Beware! iThrive Network Is A Ponzi Scheme

Even to the inexperienced eye, iThrive Network looks shabby. It seems that little or no effort was put into iThrive as it does not even bear any semblance with any well disguised Ponzi/pyramid scheme much less a legitimate investment opportunity in the Multi-Level Marketing world. iThrive is what it is – a basic, badly put-together Ponzi scheme.

iThrive does not even fit into a niche market. It has no underlying business, asset, or product that could be invested in except its affiliate membership. In an attempt to avoid the Federal Trade Commission’s scrutiny, iThrive launched an online training opportunity. This does not stop it from being a scam though.

An MLM company has to be clear about who owns or runs it. This is fundamental to proving legitimate. iThrive falters here too. There is no information about who owns or runs it on its website. However, a little digging around reveals that it is owned by the same brain behind iPro network. iPro Network is a collapsed cryptocurrency-based Ponzi scheme. Its collapse gave rise to the resurgence of iThrive Network.
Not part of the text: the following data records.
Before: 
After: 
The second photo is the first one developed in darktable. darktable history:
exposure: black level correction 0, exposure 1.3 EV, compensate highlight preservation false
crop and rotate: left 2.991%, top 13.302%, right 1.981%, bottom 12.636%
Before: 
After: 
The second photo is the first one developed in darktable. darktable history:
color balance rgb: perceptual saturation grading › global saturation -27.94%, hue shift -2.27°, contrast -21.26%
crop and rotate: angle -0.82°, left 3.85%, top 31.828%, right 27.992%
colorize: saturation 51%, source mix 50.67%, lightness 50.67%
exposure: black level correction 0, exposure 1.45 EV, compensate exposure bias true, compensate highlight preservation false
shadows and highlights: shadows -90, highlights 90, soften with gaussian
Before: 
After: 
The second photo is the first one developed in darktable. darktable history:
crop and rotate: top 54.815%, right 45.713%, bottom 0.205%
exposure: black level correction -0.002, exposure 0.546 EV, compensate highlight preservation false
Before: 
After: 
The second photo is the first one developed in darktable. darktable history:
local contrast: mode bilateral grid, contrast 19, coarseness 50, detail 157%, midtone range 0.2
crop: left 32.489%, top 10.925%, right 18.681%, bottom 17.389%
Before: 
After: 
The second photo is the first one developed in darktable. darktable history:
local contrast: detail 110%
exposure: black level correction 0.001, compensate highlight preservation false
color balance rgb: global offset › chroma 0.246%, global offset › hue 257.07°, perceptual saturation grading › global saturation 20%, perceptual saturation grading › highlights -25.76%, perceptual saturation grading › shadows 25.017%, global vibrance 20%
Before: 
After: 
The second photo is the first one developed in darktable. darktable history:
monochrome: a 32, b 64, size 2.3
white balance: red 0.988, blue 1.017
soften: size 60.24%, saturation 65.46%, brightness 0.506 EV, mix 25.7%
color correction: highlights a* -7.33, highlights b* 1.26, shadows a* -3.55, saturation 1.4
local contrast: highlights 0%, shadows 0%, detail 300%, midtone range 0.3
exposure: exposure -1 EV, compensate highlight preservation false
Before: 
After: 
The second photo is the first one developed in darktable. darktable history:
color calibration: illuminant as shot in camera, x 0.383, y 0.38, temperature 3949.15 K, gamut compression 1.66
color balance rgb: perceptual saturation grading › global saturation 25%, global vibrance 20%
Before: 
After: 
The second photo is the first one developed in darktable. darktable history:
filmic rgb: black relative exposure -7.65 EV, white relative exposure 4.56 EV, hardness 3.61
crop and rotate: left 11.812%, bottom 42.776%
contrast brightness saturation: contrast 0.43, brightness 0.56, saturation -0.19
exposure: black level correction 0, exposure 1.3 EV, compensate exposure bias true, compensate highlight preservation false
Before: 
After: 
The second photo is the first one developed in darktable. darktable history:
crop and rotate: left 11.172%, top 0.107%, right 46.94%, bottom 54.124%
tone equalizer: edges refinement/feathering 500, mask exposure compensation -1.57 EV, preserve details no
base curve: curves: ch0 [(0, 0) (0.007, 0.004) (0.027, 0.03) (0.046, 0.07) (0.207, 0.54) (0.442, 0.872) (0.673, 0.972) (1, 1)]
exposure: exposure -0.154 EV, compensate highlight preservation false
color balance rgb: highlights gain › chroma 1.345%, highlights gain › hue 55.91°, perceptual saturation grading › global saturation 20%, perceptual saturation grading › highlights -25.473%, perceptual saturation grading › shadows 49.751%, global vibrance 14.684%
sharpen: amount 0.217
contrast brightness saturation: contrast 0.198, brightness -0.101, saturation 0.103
As expected, iThrive runs a complex business model that merges both the unilevel compensation plan and the binary compensation structure. This business model places an investor or an affiliate atop a team of investors with each personally recruited affiliate placed under them down an infinite number of levels. This business model helps thrive to shuffle funds amongst its affiliates in order to create an illusion of earnings.

Also, the iThrive MLM opportunity is decorated with different commissions and bonuses meant to put pressure on affiliates to invest and reinvest, to reward and incentivize leadership and high ranking, and to pressurize affiliate recruitment. Residual commissions, leadership bonuses and a whole lot of bonuses that should make a shrewd investor question the legitimacy of iThrive.

Furthermore, iThrives’ eligibility quota makes it difficult for investors to earn much. A high group volume is needed in order to earn. As such, only a few early adopters can earn much from iThrive. That leaves the vast majority of investors at a loss.

There is also the problem of returns on investment. At iThrive, returns are high and guaranteed. This is a clear deviation from the norm. In the world of true investment, returns could be high but nothing is guaranteed.

As common with other Ponzi schemes, iThrive would crash as soon as new recruitment stalls. Early adopters would cash out leaving most investors with losses.